The average US consumer throws away 70 lbs of clothing per year. According to The Atlantic, “Americans recycle or donate only 15 percent of their used clothing, and the rest—about 10.5 million tons a year—goes into landfills, giving textiles one of the poorest recycling rates of any reusable materials.” With slower rates of decomposition, literally tons of today’s used bras may be around for decades, if not centuries.
One reason I’ve been reluctant to recycle my own bras is that I’m not sure where and what to donate. I’ve got some ragged ones, and others that never quite fit and are in almost new condition. I’d like the hardly worn cast-offs to go to someone in need.
Here are 9 ways to recycle well-worn or gently used bras. These for- and non-profits will put your bras to good use and keep them out of landfills.
1. The Bra Recyclers. Launched by an Arizona textile recycling company looking to make a difference. They distribute gently used and new bras to over 70 organizations serving homeless or domestic violence victims all over the world. Drop off locations can be found in the US, Canada, and in Puerto Rico. You can also mail in your cleaned bras or hold your own bra collection event.
2. Bra Recycling Agency. This company takes all donated bras, pulverizes them, and turns them into special event carpeting. Monies made from selling bra metal and wire are given to breast cancer research. You can text BRA to 79274 to receive a mailing label.
3. Breast Oasis. A non-profit providing needy women with clean, gently used bras. Multiple donation locations in 13 states, or via PayPal for a small fee that goes toward costs of shipping. A unique aspect of the program is the assignment of a Bra Identification Number (B.I.N.) that allows donor and recipient to private message each other, if they’d like.
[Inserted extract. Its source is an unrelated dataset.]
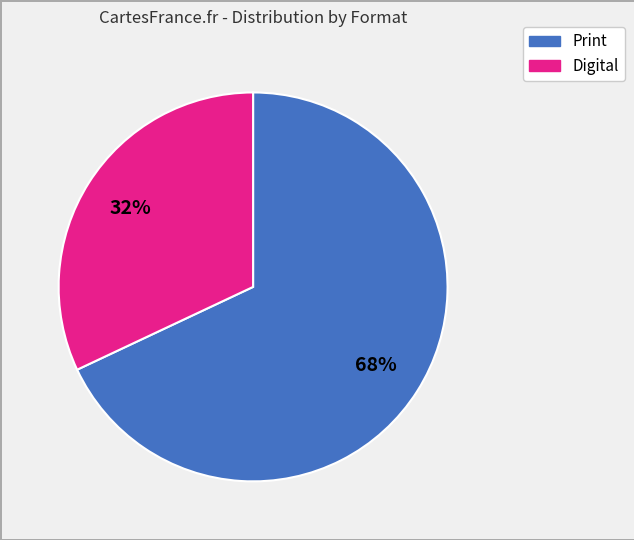

To the nearest percent, what is the difference between the largest and smallest slice percentages?

36%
4. Free the Girls. Non-profit working with safe houses that help survivors of human trafficking to make a living by selling used clothing. They take new or gently used bras. There are multiple drop-offs throughout the US and Canada, or you can hold a bra drive event of your own. They also accept bra donations via mail, asking a “buck a bra” to cover shipping costs.
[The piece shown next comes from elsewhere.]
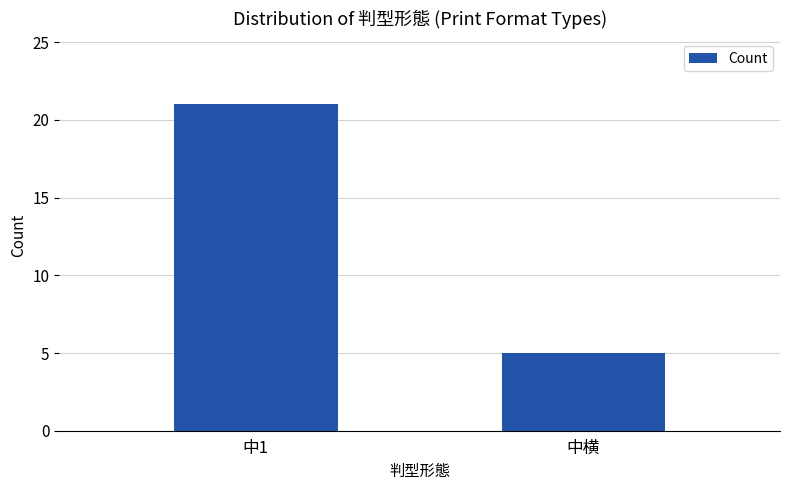

What is the change in value from 中1 to 中横?

-16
5. Goodwill Industries. Clean, gently used bras are sold in their stores and benefit work training programs. Bras that can no longer be worn are sold for scrap but still benefit this non-profit. Click here to find a Goodwill donation drop off. There are more than 2900 locations throughout the US and Canada, and all donations are tax-deductible.
6. Oxfam. This UK-based non-profit sells gently used bras in one of its 700 stores or recycles old bras at their recycling facility. Oxfam’s The Big Bra Hunt also ships bras to an Oxfam-run social enterprise in Senegal, where women workers sell donated clothing. Oxfam is a 70-year-old agency dedicated to tackling the root causes of poverty and helping needy populations all over the world.
7. Soma. This clothing company holds an annual #1MillionBras drive to benefit the National Network to End Domestic Violence. Simply bring in new or gently used bras to any Soma store during the #1MillionBras campaign — currently running through September 10th.
8. Uplift Bras. A charitable organization that collects new and second-hand bras and distributes them to needy communities. Based out of Australia and New Zealand, they supply bras to women in third-world countries. Learn more about their drop off locations or where to mail donations. They also take mastectomy bras and forms.
9. USAgain. Another for-profit textile recycling company that has donation bins located all over the US and takes any and all clean and dry clothing. They wholesale used clothing to second hand shops throughout the world. Their charitable efforts are focused on the environment.